Before you deploy WFBS-SVC, check if the following are installed:

• Security Agent and OneCare
  The Security Agent cannot be installed with the Microsoft Windows Live OneCare client. The Security Agent installer will automatically remove OneCare from client computers.
• Other Firewall Applications

  Trend Micro recommends removing or disabling any other firewall applications (including Internet Connection Firewall (ICF) provided by Windows Vista, Windows XP SP2, and Windows Server 2003) if you want to install the WFBS-SVC firewall.

A client is a computer/device where you plan to install a security agent or a profile. Windows desktops, servers, and portable computers, Mac, and Android devices install a security agent. iOS devices install a profile. It helps if you know how many clients the installation will support.

When planning for deployment, consider the network traffic that WFBS-SVC will generate. WFBS-SVC generates network traffic when the WFBS-SVC Server and clients communicate with each other.

The WFBS-SVC Server/Scan Server generates traffic when:

• Notifying clients about configuration changes
• Notifying clients to download updated components
• Connecting to the Trend Micro ActiveUpdate Server to check for and download updated components
• Performing scans on the clients who are configured for Smart Scan
• Sending feedback to the Trend Micro Smart Protection Network

Clients generate traffic when:

• Starting up
• Shutting down
• Generating logs
• Performing scheduled updates
• Performing manual updates ("Update Now")
• Connecting to the Scan Server for Smart Scan

Network traffic is generated whenever Trend Micro releases an updated version of any product component.

To reduce network traffic generated during pattern file updates, WFBS-SVC uses a method called incremental update. Instead of downloading the full updated pattern file every time, new patterns that have been added since the last release are downloaded.

WFBS-SVC also uses Active and Inactive Agents. The Active Agent will update itself from the Trend Micro Active Update Server and so will generate Internet traffic. The Inactive Agents will update themselves from the Active Agent and so will generate internal network traffic.

Regularly updated clients only have to download the incremental pattern, which is approximately 5KB to 200KB. The full pattern is substantially larger even when compressed and takes longer to download.

Trend Micro releases new pattern files daily. However, if a particularly damaging virus is actively circulating, Trend Micro releases a new pattern file as soon as a pattern for the threat is available.

Every Agent must belong to a security group. The members of a security group all share the same configuration and run the same tasks. By organizing clients in groups, you can simultaneously configure, manage, and apply a customized configuration to one group without affecting the configuration of other groups.

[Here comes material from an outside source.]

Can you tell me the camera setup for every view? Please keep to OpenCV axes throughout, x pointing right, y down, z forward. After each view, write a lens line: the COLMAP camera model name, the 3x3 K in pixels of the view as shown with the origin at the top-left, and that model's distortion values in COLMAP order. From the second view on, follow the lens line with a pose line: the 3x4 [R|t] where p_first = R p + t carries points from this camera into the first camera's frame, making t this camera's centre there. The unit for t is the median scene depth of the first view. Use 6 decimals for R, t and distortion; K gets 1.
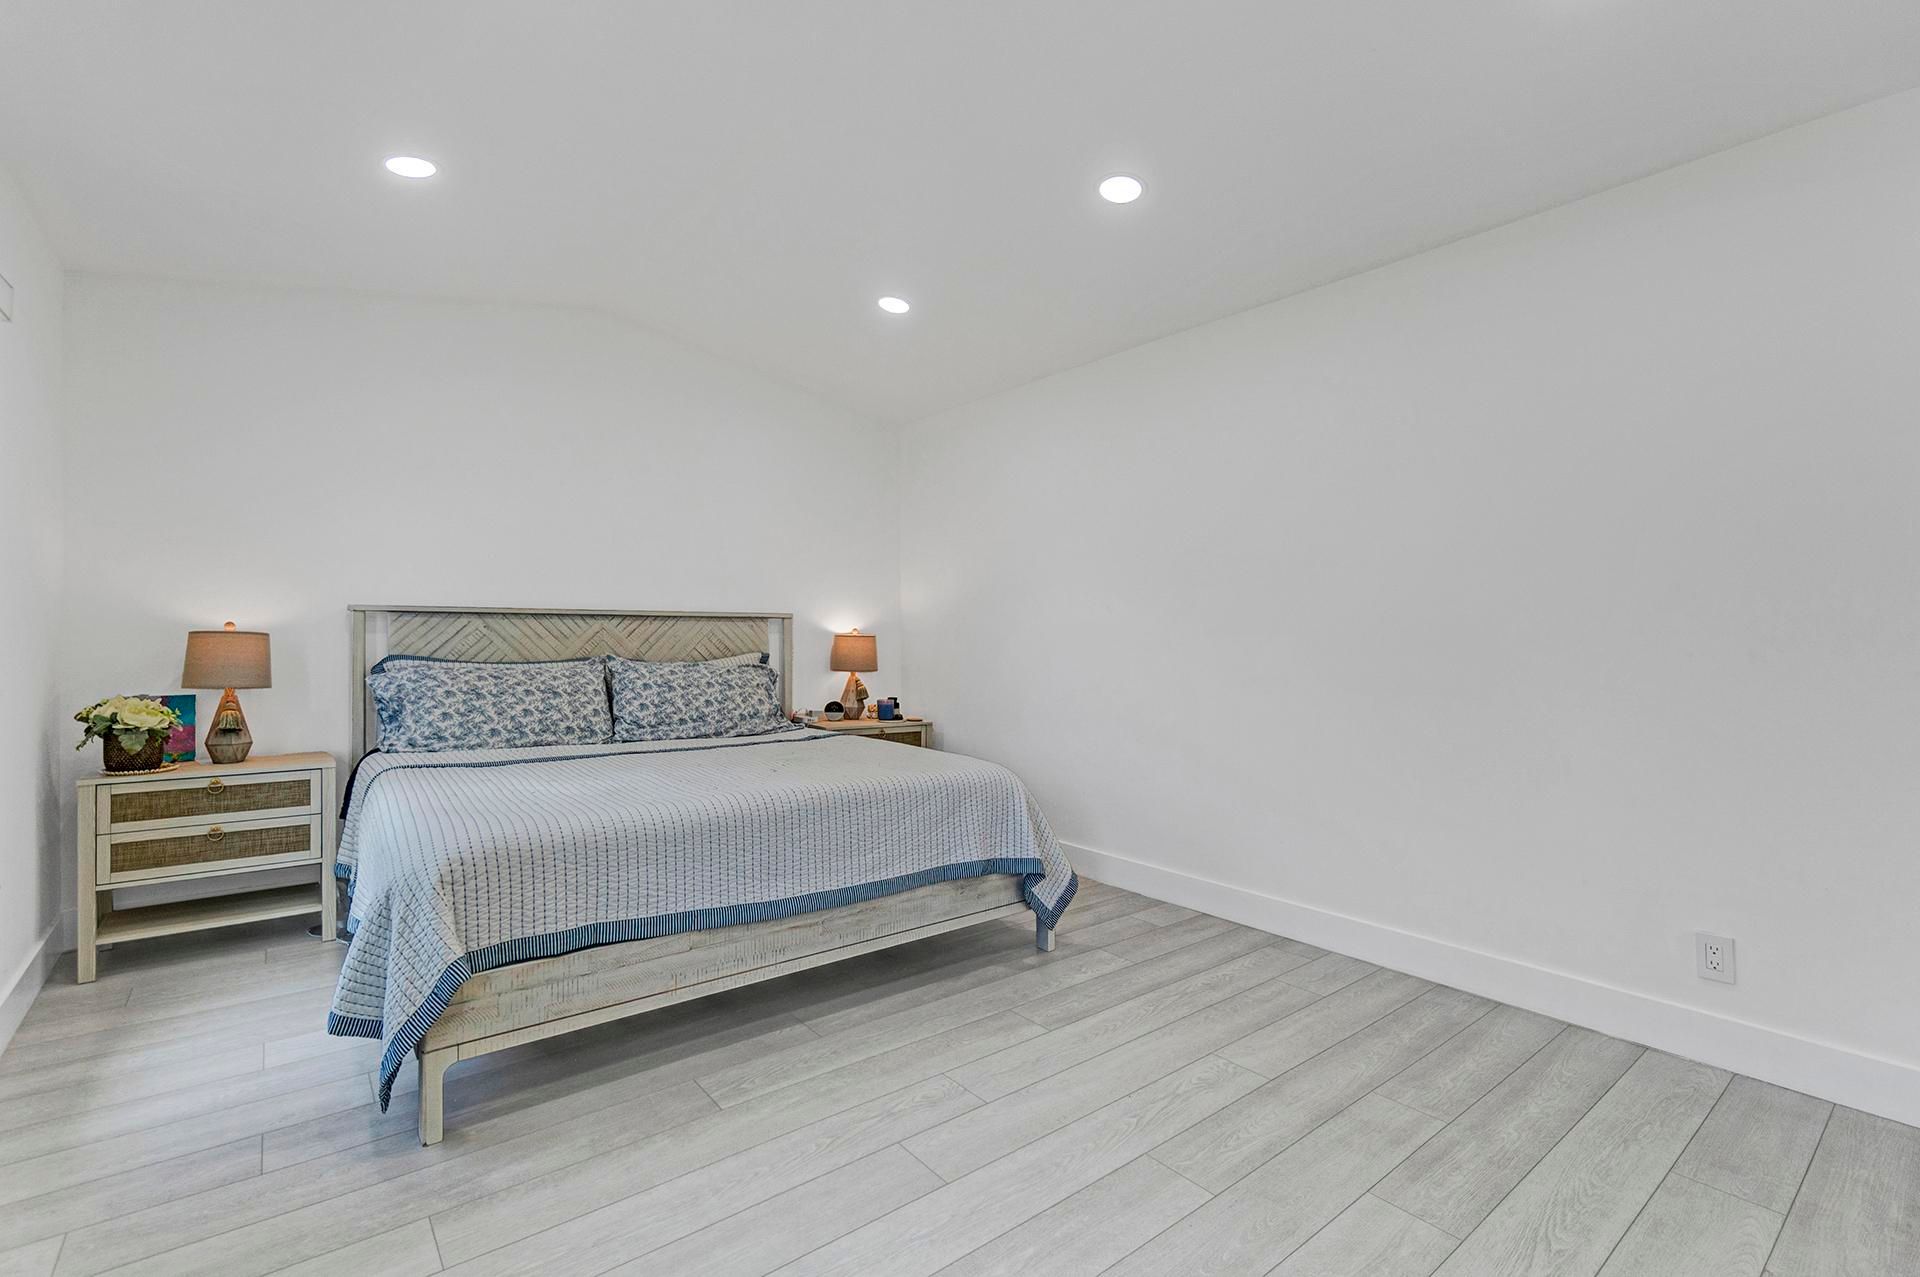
lens RADIAL K [[838.9, 0, 956.3], [0, 838.9, 612.3], [0, 0, 1]] dist [-0.002233, 0.000759]
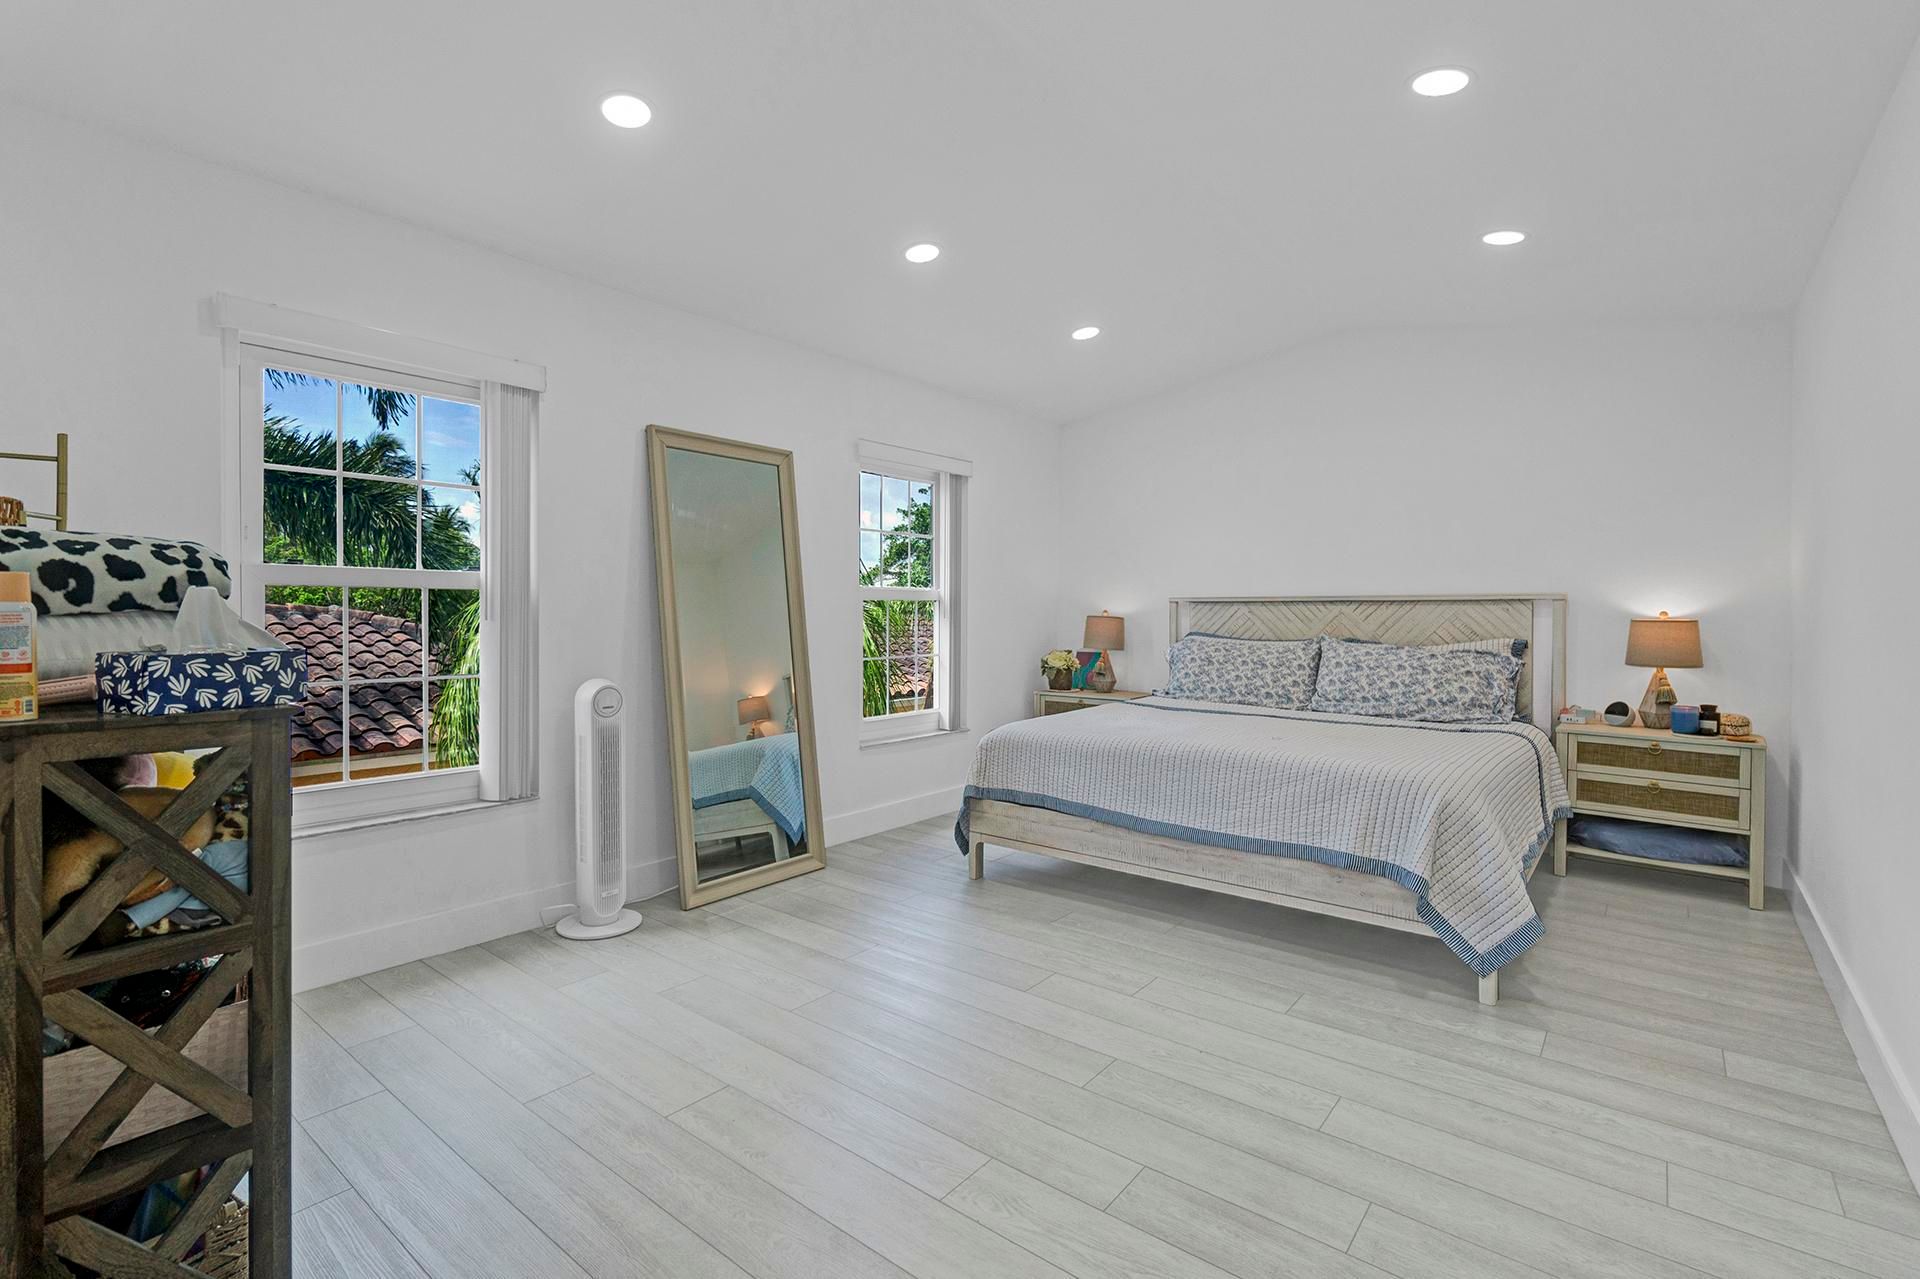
lens RADIAL K [[874.1, 0, 961.7], [0, 874.1, 597.5], [0, 0, 1]] dist [-0.002173, -0.000200]
pose [[0.241802, -0.019012, -0.970139, 0.695098], [0.024978, 0.999599, -0.013364, 0.001912], [0.970004, -0.021001, 0.242180, 0.251550]]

An WFBS-SVC security group is different from a Windows domain. You can create multiple security groups within a single Windows domain. You may also assign computers from different Windows domains to the same security group.

You can group clients based on the departments they belong to or the functions they perform. Alternatively, you can group clients that are at a greater risk of infection and apply a more secure configuration than you may wish to apply to other clients. You will need at least one group for every unique client configuration that you wish to create.

If you have a small office, you may only have one group.

WFBS-SVC provides multiple options to deploy Agents/Profiles. Determine which ones are most suitable for your environment based on your current management practices and the account privileges that end users are assigned.

Windows computers

• For single-site deployment, IT administrators can choose to deploy using a Login Script Setup. The Agent is deployed in the background and the end user does not notice the installation process.
• In organizations where IT policies are strictly enforced Login Script Setup is recommended. Login-script setups do not require administrative privileges to be assigned to the end user. Instead, the administrator configures the installation program itself with the password to an administrative account. You do not need to modify the end user’s permissions.
• In organizations where IT policies are less strictly enforced, Agent/Profile installation using simple Agent download is recommended. The administrator sends out an email message instructing users to visit the download site where they can install the Agent. Using this method, however, requires that end users who will install the Agent have administrator privileges.

MAC computers

In organizations that also have Macs in the environment, Agent installation using the email link is recommended. The administrator sends out an email message instructing users to visit the download site where they can install Agent. Using this method, however, requires that end users who will install the Agent have administrator privileges.

Android devices

In organizations also have Android devices in the environment, Agent installation using Google Play is recommended. Users download the Agent from Google Play and use the authentication code they receive from the administrator to enroll the device and activate the agent.

iOS devices

iOS devices use profiles not agents. Before deploying profiles, administrators must first create an APNs certificate.

• Security Agent and OneCare

  The Security Agent cannot be installed with the Microsoft Windows Live™ OneCare client. The installer will automatically remove OneCare from client computers.

• Other firewall applications

  Trend Micro recommends removing or disabling any other firewall applications (including Internet Connection Firewall (ICF) provided by Windows Vista, Windows XP SP3, and Windows Server 2003) if you want to install the WFBS-SVC firewall.